• [Page extract]:
-=-=-
A recently released report from the Tel Aviv University in Israel claims that internet addiction affects up to 10 percent of all internet users and states that the affliction can be as damaging as a gambling habit.
The Israeli National Institute of Mental Health Web site says obsessive-compulsive disorder is characterized by a constant urge to indulge in certain behaviors to the point of affecting day-to-day life.
The behaviors may range from excessive hand washing to feeling the need to be online all day.
Dr. Pinhas Dannon, a psychiatrist at the Tel Aviv University Be'er Ya'acov Mental Health Center, said he wants Internet addiction to be taken more seriously.
He said he believes the mental affliction should be on par with the more extreme addiction disorders, like kleptomania or
gambling addiction.
"Internet addiction is not manifesting itself as an 'urge.' It's more than that. It's a deep 'craving,'" Dannon said in the press release. "And if we don't make the change in the way we classify Internet addiction, we won't be able to treat it in the proper way." Dannon said there are two age groups at the highest risk of developing Internet addiction: teenagers and men and women in their mid-50s who suffer from loneliness after their children have left for college or their own lives.
Symptoms of Internet addiction disorder include loss of sleep or employment over Internet usage, anxiety when away from the computer and isolation from family and friends and deep depression, according to the press release. Dannon said he and his colleagues have submitted their findings to the Journal of Clinical Pharmacology and plan to present the study at the annual meeting of the National Gambling Council in Las Vegas.
Internet addiction is an inevitable product of modernization, Dannon said. "They are just like anyone else who is addicted to coffee, exercise, or talking on their cellular phone," Dannon said of people with Internet addictions. "As the times change, so do our addictions."
-=-=-
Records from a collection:

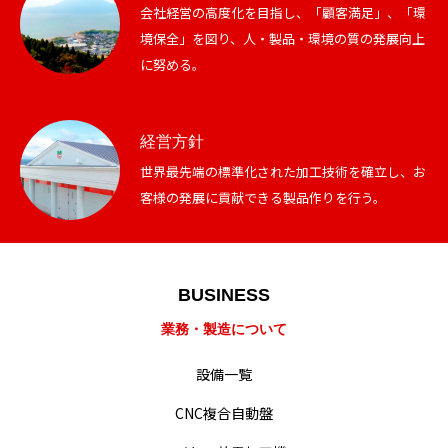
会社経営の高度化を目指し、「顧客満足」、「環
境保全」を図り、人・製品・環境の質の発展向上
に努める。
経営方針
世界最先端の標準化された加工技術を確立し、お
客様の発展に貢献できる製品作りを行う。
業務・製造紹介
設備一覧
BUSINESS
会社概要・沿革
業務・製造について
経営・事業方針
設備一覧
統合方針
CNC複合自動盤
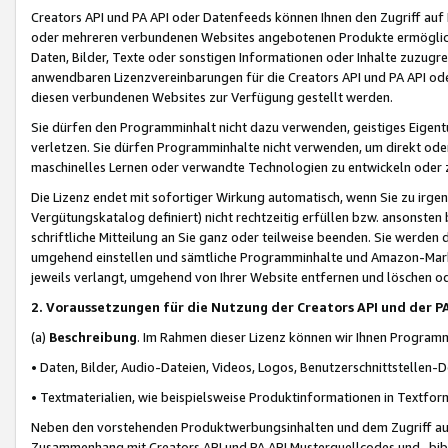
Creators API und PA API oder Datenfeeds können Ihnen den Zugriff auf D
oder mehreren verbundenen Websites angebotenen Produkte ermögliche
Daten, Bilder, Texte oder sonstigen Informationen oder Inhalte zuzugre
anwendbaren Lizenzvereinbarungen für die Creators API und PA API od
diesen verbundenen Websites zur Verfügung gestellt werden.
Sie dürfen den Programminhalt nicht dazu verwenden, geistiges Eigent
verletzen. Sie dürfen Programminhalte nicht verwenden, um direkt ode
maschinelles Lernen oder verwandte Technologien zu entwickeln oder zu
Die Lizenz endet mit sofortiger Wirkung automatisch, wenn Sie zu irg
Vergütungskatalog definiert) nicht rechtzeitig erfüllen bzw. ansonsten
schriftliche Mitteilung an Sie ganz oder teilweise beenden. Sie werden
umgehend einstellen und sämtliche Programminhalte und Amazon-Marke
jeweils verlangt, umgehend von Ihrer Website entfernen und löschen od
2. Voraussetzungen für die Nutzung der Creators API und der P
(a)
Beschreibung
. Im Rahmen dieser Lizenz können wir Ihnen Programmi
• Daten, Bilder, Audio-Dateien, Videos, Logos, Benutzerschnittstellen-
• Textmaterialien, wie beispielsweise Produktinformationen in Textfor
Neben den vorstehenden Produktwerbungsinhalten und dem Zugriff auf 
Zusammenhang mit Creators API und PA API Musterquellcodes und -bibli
-=-=-
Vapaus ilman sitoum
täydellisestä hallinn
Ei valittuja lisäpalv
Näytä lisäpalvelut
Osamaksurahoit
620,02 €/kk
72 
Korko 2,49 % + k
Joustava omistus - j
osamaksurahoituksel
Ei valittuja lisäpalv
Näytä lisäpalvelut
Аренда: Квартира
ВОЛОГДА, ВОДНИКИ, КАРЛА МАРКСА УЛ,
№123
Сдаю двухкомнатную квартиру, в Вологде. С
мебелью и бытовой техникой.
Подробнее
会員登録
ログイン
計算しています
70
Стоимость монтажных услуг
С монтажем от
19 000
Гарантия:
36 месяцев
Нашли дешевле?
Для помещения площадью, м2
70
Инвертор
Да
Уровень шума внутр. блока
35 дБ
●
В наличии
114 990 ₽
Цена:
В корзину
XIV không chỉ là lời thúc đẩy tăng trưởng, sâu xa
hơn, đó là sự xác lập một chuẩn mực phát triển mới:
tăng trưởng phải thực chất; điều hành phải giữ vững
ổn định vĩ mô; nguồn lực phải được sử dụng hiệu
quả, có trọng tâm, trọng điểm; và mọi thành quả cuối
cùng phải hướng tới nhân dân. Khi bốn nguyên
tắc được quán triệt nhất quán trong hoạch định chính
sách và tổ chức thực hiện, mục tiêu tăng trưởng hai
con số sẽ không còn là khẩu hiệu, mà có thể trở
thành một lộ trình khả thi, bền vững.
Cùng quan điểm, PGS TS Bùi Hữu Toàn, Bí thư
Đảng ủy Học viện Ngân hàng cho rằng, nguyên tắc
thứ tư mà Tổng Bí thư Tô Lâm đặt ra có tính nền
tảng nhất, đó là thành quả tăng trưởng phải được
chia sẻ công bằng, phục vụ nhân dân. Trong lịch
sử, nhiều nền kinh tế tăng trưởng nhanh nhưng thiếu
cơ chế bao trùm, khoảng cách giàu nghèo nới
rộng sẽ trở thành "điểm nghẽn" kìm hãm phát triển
-=-=-
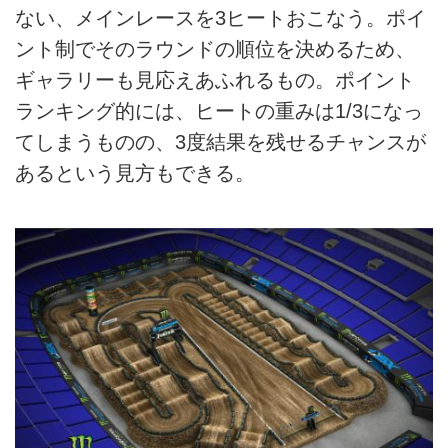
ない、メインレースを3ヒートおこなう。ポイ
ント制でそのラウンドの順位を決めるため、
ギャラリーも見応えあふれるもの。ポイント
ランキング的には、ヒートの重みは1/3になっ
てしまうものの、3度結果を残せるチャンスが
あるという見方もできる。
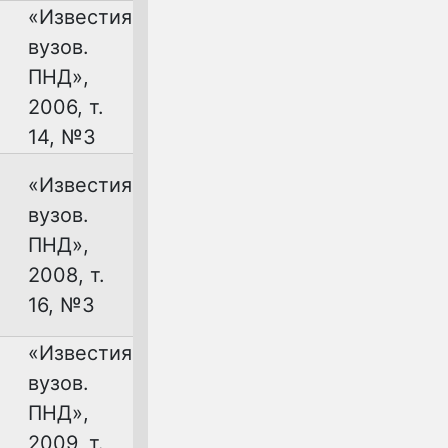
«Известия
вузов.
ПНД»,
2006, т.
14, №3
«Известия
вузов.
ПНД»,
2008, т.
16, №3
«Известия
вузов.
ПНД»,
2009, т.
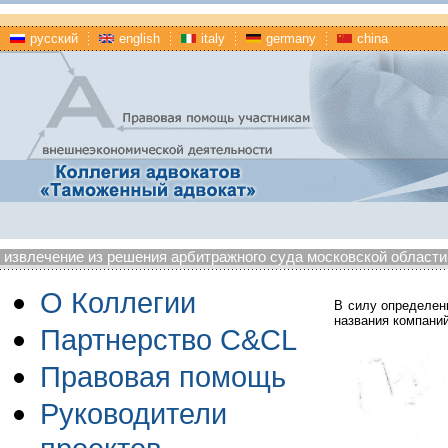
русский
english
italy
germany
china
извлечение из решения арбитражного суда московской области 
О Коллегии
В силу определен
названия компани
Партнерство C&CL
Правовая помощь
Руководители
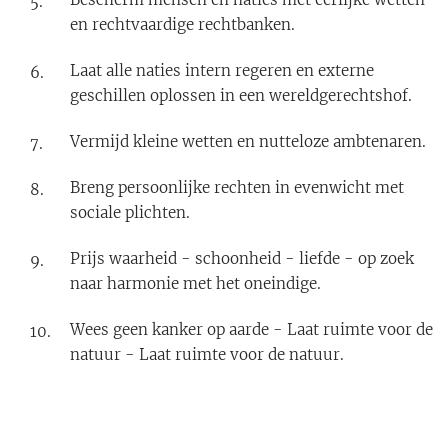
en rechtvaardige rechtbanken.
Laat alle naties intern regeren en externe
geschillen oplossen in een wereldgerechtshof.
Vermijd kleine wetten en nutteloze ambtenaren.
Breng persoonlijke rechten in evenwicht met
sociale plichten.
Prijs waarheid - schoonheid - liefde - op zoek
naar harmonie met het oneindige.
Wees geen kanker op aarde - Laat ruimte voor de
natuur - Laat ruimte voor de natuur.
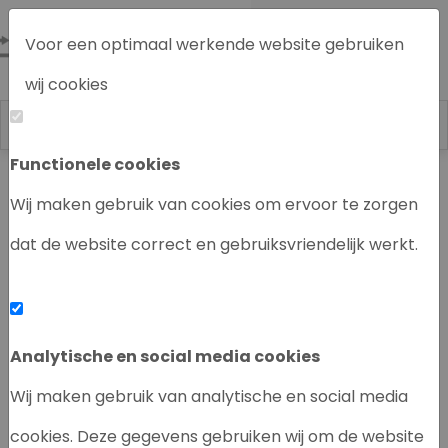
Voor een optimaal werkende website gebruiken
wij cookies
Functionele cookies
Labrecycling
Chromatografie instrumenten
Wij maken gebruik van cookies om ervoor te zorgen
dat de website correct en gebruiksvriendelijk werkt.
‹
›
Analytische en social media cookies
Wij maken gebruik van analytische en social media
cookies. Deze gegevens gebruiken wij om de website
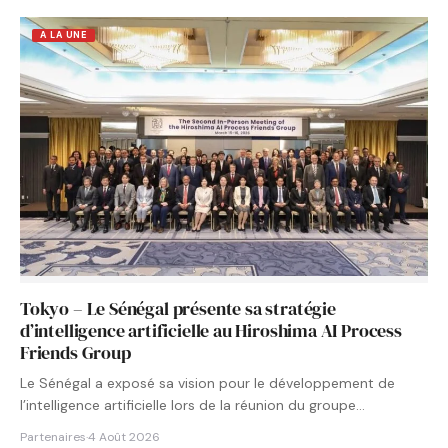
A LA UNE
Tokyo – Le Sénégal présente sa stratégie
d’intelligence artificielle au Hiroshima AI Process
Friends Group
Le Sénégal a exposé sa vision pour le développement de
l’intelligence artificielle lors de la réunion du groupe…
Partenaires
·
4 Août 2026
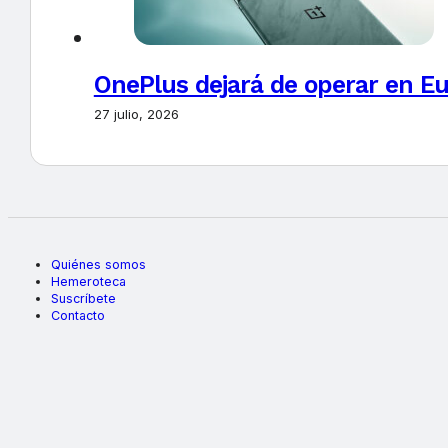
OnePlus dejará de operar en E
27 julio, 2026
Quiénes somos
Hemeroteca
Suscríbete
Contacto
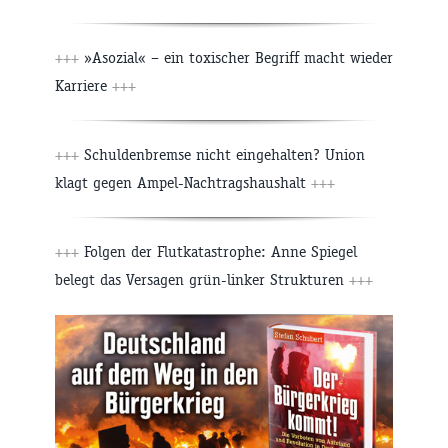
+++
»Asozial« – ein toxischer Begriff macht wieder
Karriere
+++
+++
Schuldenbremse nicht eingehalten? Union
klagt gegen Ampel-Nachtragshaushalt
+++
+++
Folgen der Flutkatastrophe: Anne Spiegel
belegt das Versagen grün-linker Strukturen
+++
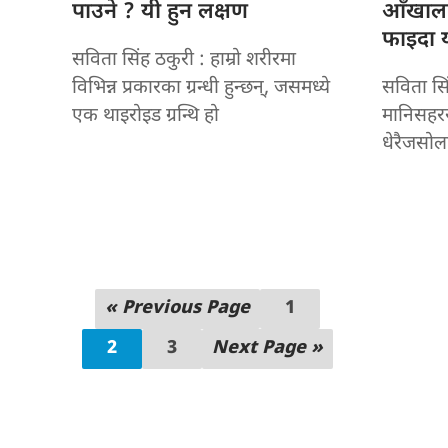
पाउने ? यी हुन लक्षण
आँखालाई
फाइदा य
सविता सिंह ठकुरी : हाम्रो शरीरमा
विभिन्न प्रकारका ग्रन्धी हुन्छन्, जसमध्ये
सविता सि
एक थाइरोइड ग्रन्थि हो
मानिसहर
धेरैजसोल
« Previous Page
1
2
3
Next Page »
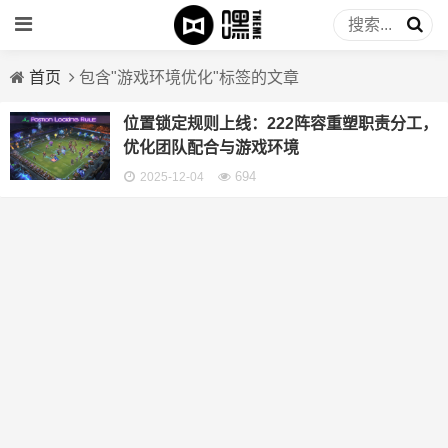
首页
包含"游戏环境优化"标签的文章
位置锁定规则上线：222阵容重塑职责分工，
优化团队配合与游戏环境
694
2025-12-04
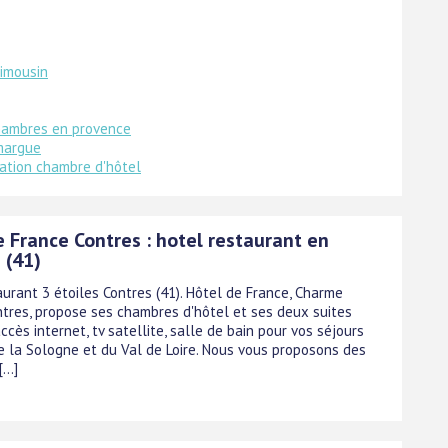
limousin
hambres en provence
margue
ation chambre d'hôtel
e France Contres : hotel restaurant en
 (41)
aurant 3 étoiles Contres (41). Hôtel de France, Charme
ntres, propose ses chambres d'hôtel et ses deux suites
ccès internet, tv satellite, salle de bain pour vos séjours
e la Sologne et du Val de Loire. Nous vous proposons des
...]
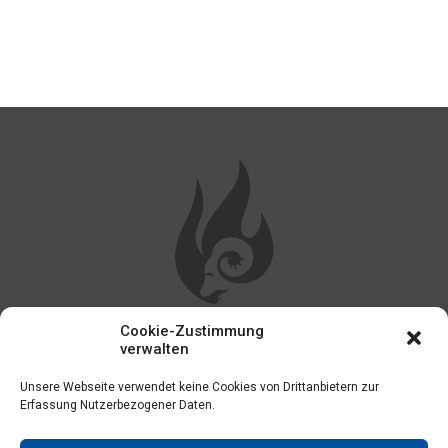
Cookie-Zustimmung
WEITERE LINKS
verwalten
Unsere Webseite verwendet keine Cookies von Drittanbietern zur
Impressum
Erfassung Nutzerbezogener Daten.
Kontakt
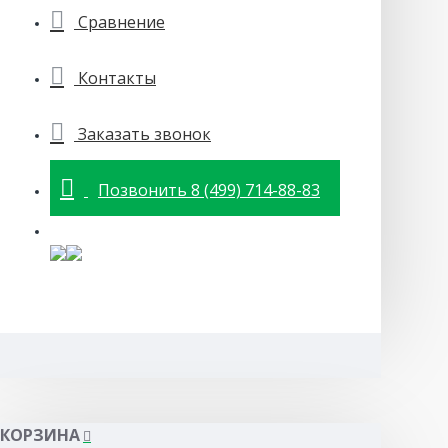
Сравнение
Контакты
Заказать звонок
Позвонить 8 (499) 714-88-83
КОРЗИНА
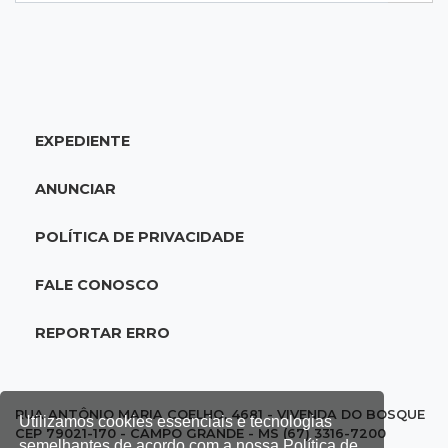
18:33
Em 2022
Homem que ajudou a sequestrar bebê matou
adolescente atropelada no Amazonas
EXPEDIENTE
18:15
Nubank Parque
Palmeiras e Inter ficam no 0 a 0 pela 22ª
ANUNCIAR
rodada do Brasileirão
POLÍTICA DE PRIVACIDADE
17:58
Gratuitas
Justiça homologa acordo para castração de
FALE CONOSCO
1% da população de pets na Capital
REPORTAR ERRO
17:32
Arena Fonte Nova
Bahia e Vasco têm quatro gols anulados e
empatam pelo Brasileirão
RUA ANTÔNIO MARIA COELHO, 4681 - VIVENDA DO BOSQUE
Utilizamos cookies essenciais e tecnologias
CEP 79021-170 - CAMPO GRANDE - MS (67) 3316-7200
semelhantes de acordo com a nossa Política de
-=-=-
• [Task instructions]:
1) Using the Internet addiction article, say whether each statement agrees with it. Answer yes or no, and quote the deciding words.
(a) Up to 10 percent of all internet users are affected by Internet addiction.
(b) Dannon describes Internet addiction as an "urge."
(c) Dannon and his colleagues submitted their findings to the Journal of Clinical Pharmacology.
2) In Dannon's final quotation in the Internet addiction article, what things does he name that anyone else might be addicted to?
3) Answer these from the Internet addiction article.
(a) Where does Dr. Pinhas Dannon work?
(b) Where do Dannon and his colleagues plan to present the study?
(c) Which two age groups does Dannon name as being at the highest risk?
The records are not needed for any of this work.

• [Solutions]:
1)
(a) Yes: "internet addiction affects up to 10 percent of all internet users"
(b) No: "Internet addiction is not manifesting itself as an 'urge.'"
(c) Yes: "he and his colleagues have submitted their findings to the Journal of Clinical Pharmacology"

2) Coffee, exercise, and talking on their cellular phone.

3)
(a) The Tel Aviv University Be'er Ya'acov Mental Health Center.
(b) At the annual meeting of the National Gambling Council in Las Vegas.
(c) Teenagers, and men and women in their mid-50s who suffer from loneliness after their children have left for college or their own lives.